Data security measures, including encryption both in transit and at rest, are fundamental. In addition, access controls and data anonymization techniques are implemented to maintain confidentiality and protect sensitive data.

Establishing these requirements at the outset enables AI models to be designed in alignment with organizational policies, protocols and regulatory standards, thus ensuring compliance throughout the system lifecycle.

Many teams treat governance as something added after a model is built. Based on your experience, why does responsible AI require architectural decisions to be made much earlier?

I believe architectural decisions should be the foundational step in the development process. When governance is embedded into the design of an AI model from the onset, the system is more likely to operate in accordance with established rules and standards. Incorporating compliance early is far more effective than attempting to tweak and fit in controls later, as it ensures consistent adherence to protocols and regulatory requirements throughout the model’s lifecycle.

Reliability is non-negotiable in government systems. How does that expectation change how you approach model validation, monitoring, and failure handling?

Another key concern is validating and verifying the model developed. Before deployment, in the development life cycle, the models are thoroughly tested to verify accuracy, robustness, and fairness. Bias testing is also included to ensure that the model behaves in the same way in various scenarios. Validation processes help determine whether a model is ready to use and if it can proceed for regulatory approval.

Once deployed, it’s continuously monitored with various tools and human oversight as well. Models over time can degrade and overfit due to changes in data patterns, known as model drift. Many monitoring systems track performance metrics, detect anomalies, and trigger alerts when outputs fall outside acceptable thresholds. With regular retraining and version control, we can ensure consistency and traceability.

You work with modern techniques such as large language models. What additional safeguards become necessary when deploying these models in regulated environments?

Besides the one mentioned above, maintaining audit logs is crucial. We need to know detailed logs of data that was accessed and model decisions. The CI/CD pipelines should be protected as well to ensure security. Even with AI, we need to explicitly keep retraining the models on what can be used and accessed, clearly setting up the boundaries.

How do lessons learned in government settings translate to private sector organizations that may not face the same regulatory pressure but still need to deploy AI responsibly?

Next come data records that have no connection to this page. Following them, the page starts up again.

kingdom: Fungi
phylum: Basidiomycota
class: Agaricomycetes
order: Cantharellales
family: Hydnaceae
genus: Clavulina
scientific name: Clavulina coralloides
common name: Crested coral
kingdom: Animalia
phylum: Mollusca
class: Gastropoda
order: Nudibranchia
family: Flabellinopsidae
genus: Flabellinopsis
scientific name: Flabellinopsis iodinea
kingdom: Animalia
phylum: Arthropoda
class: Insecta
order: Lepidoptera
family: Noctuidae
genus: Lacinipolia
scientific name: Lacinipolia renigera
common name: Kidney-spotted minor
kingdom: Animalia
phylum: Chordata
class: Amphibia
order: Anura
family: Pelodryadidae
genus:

Irrespective of whether it’s a regulated environment or the private sector, the security aspects and models development cycle is quite similar.  However, what differs the most is that in regulated sectors, one strictly adheres to the governing bodies and their laws, which have to be strictly followed, versus in the private sector, the laws are defined by the organization primarily which can be tweaked and are rather more flexible.

From your perspective, what are the most common mistakes private companies make when handling sensitive data with AI, and how could regulated environments help them avoid those pitfalls?

In the private sector, I feel that compliance requirements are often lighter unless they operate in regulated industries. Organizations can themselves decide how policies are implemented and updated. They have higher risk tolerance and their data usage policies are more flexible than the regulated environments, allowing faster deployments, releases as well as experimentations.

Looking forward, how do you see government and regulated industries influencing broader standards for ethical, secure, and trustworthy AI adoption?

In recent times, a lot of regulations have been targeted towards AI. For example, ISO/IEC 23894. These frameworks, when incorporated, can help in trustworthy AI adoption. More frameworks targeting security and risk are being revised and developed to keep up with the ever-evolving speed of AI.